I have made some progress locating the problem which I would like to share here.

When I am using openssl with the extensions file exactly as recommended to create the client certificate and refer to the file in /etc/krb5.conf, kinit works flawlessly with Public Key Algorithm id-ecPublicKey / secp384r1. I can even use ECC for the CA certificate without problems.

The problem is that we are using Yubikeys with the PIV function as smartcards. Yubikey supports ECC with secp384r1.

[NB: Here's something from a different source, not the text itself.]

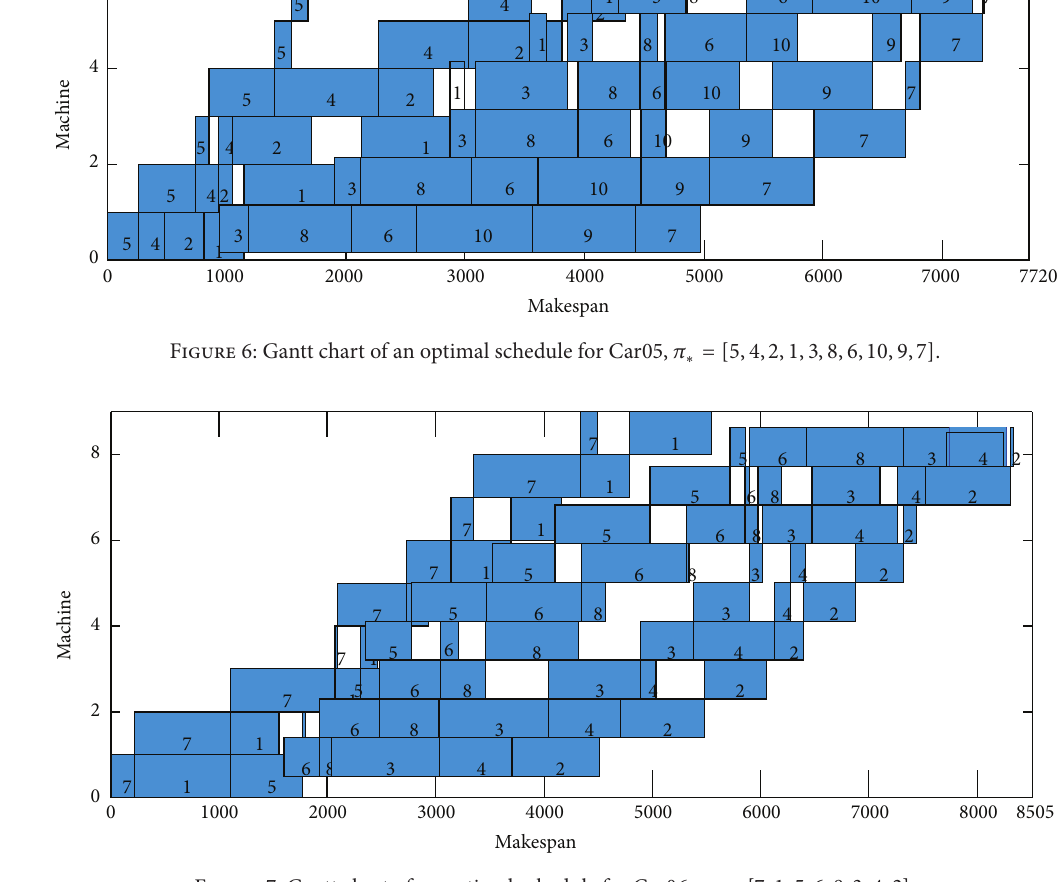
Figure 7: Gantt chart of an optimal schedule for Car06, 𝜋 ∗ = [7, 1,5, 6, 8, 3,4, 2] .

But when I create a new key pair with ECC, sign the public key with openssl with the same extension file, and try to use it, I get the following situation

 * When I do a kinit, connection is opened to the KDC and it sends the
   message "pre-authentication required" back.
 * After I enter the yubikey PIN, there is no more communication with
   the KDC - so the problem is on the client as Greg has already proposed
 * kinit reports that the certificate from the yubikey has been read
   and that the CN is OK (I am using pkinit_cert_match...).
 * But then, I am getting the following message from opensc:

P:296321; T:0x140609979246400 17:33:26.054 [opensc-pkcs11] pkcs11-object.c:697:C_SignInit: C_SignInit() = CKR_KEY_HANDLE_INVALID

So there is some problem with opensc-pkcs11. Interestingly I am using the same Yubikey successfully with pam-pkcs11 to authenticate without problems.

I have some hope that I am seeing a configuration issue, even though it is weird that this would depend on the public key algorithm.

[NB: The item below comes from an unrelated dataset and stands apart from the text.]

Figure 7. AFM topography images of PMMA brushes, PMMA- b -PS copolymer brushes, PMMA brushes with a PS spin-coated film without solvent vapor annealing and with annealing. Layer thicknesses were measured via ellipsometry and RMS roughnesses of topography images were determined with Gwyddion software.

On 11/17/23 06:53, Greg Hudson wrote:
On 11/15/23 23:22, Goetz Golla wrote:
* Does MIT Kerberos support PKINIT with Elliptic Curves as described
in RFC 5349 ?

A P-384 EC client certificate works in my tests, with either krb5-1.17 or the current code, as long as the KDC is also running MIT krb5.

Ken is correct that there is a hardcoded reference to RSA in the source:

        p7si->digest_enc_alg->algorithm =
            OBJ_nid2obj(NID_sha256WithRSAEncryption);

and this probably means the CMS signature has a piece of incorrect metadata when an EC certificate is used.  But this field is not used when generating the signature contents and is ignored by OpenSSL when verifying the signature (when the KDC is running MIT krb5).

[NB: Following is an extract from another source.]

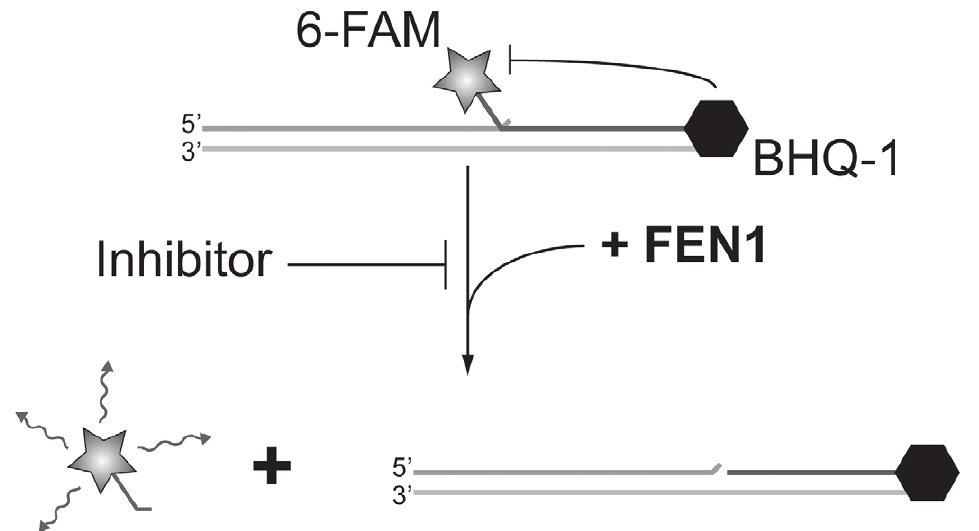
Figure 2. Screening for FEN1 inhibitors invitro . Schematic representation of the fluorescence-based assay employed to identify FEN1 inhibitors. In the absence of inhibitor, FEN1 cleaves the 5 9 flap to which the 6-FAM fluorophore is attached, allowing it to diffuse away from the BHQ-1 quencher and fluoresce. Activity is read as increasing fluorescence over time.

* Could it be that for ECC client certificates the KDC certificate
also needs the be ECC ?

In my tests the KDC certificate was an RSA cert, so no.

Of course, my experience doesn't match yours.  From your trace, I believe that the failure occurs in the client code, not on the KDC, so inspecting the KDC logs would not help.  But the trace log does not contain any detailed information about the failure.

You can sometimes improve the diagnostics for PKINIT failures by removing the long-term keys associated with the principal, so that authentication does not fall back to encrypted timestamp:

  kadmin purgekeys -all user

If that doesn't help, it may be necessary to build the code with debugging symbols and and step through it to find out where it is failing.